Some indigenous peoples wear body paint, and most most of the indigenous communities who paint their bodies live in areas where there is an abundance of bloodsucking horseflies, mosquitoes or tsetse flies. 

Where insects bite people there is a risk of bacteria, parasites and other pathogens being transferred. More insects, more risk. Did paint come into popularity for protection it might offer? A new study set out to find if the two were linked, and not just cultural decoration. 

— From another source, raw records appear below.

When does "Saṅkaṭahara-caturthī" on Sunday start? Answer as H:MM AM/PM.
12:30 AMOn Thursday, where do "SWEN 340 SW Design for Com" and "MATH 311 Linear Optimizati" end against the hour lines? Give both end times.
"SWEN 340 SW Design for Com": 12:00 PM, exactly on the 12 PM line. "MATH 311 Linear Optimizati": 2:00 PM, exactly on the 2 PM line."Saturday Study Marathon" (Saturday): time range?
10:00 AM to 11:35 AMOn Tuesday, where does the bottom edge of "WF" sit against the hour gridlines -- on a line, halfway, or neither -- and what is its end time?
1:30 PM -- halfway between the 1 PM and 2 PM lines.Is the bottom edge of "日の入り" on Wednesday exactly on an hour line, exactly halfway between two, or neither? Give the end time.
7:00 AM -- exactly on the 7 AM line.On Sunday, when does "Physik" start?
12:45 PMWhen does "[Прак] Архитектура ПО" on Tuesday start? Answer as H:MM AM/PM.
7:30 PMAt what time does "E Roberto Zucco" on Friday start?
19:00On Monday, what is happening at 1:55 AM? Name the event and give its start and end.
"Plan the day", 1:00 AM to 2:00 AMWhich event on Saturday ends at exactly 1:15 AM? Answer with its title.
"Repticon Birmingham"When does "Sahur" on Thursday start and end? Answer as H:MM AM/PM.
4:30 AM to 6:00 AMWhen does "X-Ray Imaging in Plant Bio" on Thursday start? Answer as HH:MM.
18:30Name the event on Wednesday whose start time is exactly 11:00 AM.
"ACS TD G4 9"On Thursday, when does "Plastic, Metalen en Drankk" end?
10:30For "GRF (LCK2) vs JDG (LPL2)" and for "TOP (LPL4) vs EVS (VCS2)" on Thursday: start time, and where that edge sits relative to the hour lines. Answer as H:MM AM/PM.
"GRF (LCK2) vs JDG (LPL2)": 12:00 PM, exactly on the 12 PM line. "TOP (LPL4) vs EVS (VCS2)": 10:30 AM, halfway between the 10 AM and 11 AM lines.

“Body-painting began long before humans started to wear clothes. There are archaeological finds that include markings on the walls of caves where Neanderthals lived. They suggest that they had been body-painted with earth pigments such as ochre,” says Susanne Åkesson, who previously claimed that zebra’s stripes act as protection against horseflies. They also contend that pale fur on horses can provide protection over dark fur, and their work won the IgNobel Prize in 2016. 


Photo: Gabor Horvath

For a new experiments about humans, the researchers painted three plastic models of humans: one dark, one dark with pale stripes and one beige. They then covered the three models with a layer of insect glue. The dark model attracted ten times more horseflies than the striped model, and the beige model attracted twice as many as the striped one. They also examined whether the attraction of horseflies differed between models that were lying down or standing up. The results show that only females were attracted to the standing models, whereas both males and females were drawn to the supine models.

 “These results are in line with previous experiments in which we showed that males gravitate towards water in order to drink and land on surfaces that reflect horizontal, linear polarised light, such as signals from a water surface. Females that bite and suck blood from host animals respond to the same signals as the males, but also to light signals from in the vertical plane, such as the standing models,” concludes Åkesson.